While the outrage persists over family separations at the border, the government is still separating families here at home. More than 250,000 American children are removed from their homes and their parents each year by the child welfare system.
Some of these separations are truly necessary. But the grounds for removal are not always clear-cut. Of all American children within the foster care system, more than 70 percent were removed due to neglect.
In some cases a neglect finding may indicate substantial harm to a child, but more often it simply indicates underlying issues like poverty, substance abuse, or untreated mental illness. Symptoms associated with poverty, like inadequate housing or insufficient child care, are too often conflated with maltreatment.
In 2017, 10 percent of children were removed for inadequate housing, a number comparable or exceeding removal rates for physical or sexual abuse respectively. In fact, since 2009, removals based on inadequate housing having been steadily increasing.
According to Emma Ketteringham, managing director of the family defense practice at Bronx Defenders in New York, Child Protective Services (CPS) “has not been equipped to address the daily manifestations of economic and racial inequality. Instead, it is designed to treat structural failings as the personal flaws of low-income parents.”

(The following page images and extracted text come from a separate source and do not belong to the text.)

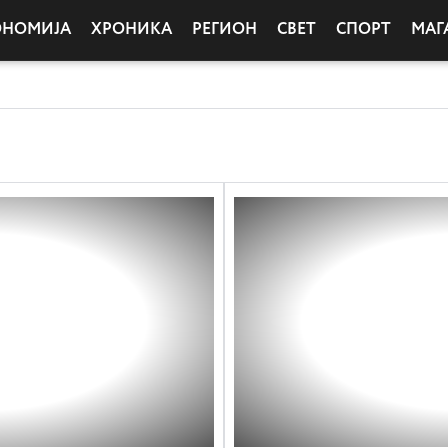
ОНОМИЈА
ХРОНИКА
РЕГИОН
СВЕТ
СПОРТ
МАГ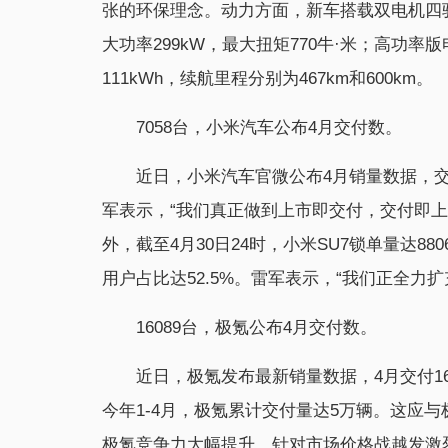
张的环保理念。动力方面，新车搭载双电机四
大功率299kW，最大扭矩770牛·米；高功率版
111kWh，续航里程分别为467km和600km。
7058台，小米汽车公布4月交付数。
近日，小米汽车官微公布4月销量数据，交
军表示，“我们真正做到上市即交付，交付即上量。
外，截至4月30日24时，小米SU7锁单量达88
用户占比达52.5%。雷军表示，“我们正全力
16089台，极氪公布4月交付数。
近日，极氪发布最新销量数据，4月交付16
今年1-4月，极氪累计交付量达5万辆。这应与
极氪竞争力大幅提升。针对市场价格战越发激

And minority children are more often the victims of this overzealousness. The Director of Allegheny County’s Office of Data Analysis, Research and Evaluation in Pittsburgh, Pa., admitted the department’s case review process “definitely oversample the poor.” And nationally, African-American children are represented in foster care at 1.8 times their rate in the general population.
According to the Child Welfare Information Gateway, this disproportionality may exist because of high rates of poverty, geographic location, or racial bias and discrimination. Many families in poverty have more engagement with social service systems, like housing assistance, which can increase visibility bias.

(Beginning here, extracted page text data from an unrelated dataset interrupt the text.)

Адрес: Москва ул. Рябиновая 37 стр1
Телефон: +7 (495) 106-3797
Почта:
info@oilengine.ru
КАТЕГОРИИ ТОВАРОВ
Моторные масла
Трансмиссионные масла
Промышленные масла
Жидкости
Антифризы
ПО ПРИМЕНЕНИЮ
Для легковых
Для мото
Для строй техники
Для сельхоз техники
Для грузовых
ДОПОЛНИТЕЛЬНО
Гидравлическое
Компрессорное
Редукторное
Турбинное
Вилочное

In the same way many Americans oppose separating migrant children from their families at the border, we must also oppose a child protective system that is overly adversarial in its approach toward struggling parents. Removing children from their families for anything less than imminent danger is nothing more than punishment for the crime of being poor.
Removing children from their parents is not an inconsequential protective measure. Developments in scientific research have increased awareness that removals, or family separation, are traumatic and children do better with their biological parents. According to Joseph Doyle, professor and researcher at MIT, children tend to have better outcomes — including future employment, staying in school, and not becoming teen mothers — when they remain at home.
When children are removed from their parents, they can suffer psychological and physical effects from disrupted attachment to their biological parents, from the emotional disruption of being away from home, and from the difficult transition to foster care. The sense of loss from being separated from a parent can stunt development and lead to behavioral problems. Removals can cause feelings of instability, loss of control, and fear. For parents, removal of a child can exacerbate mental illness and cause mental distress.
In theory, even Child Protective Services (CPS) acknowledges that children should remain with their parents outside of immediate risk of harm, stating the agency goal is to keep children in the home whenever possible.
As we begin to more fully understand the critical need for family unity, the urgency and righteous anger about unnecessary separations of families at the border must extend to all families, including those in our states.
Charissa Huntzinger is a policy analyst for the Center for Families and Children at the Texas Public Policy Foundation.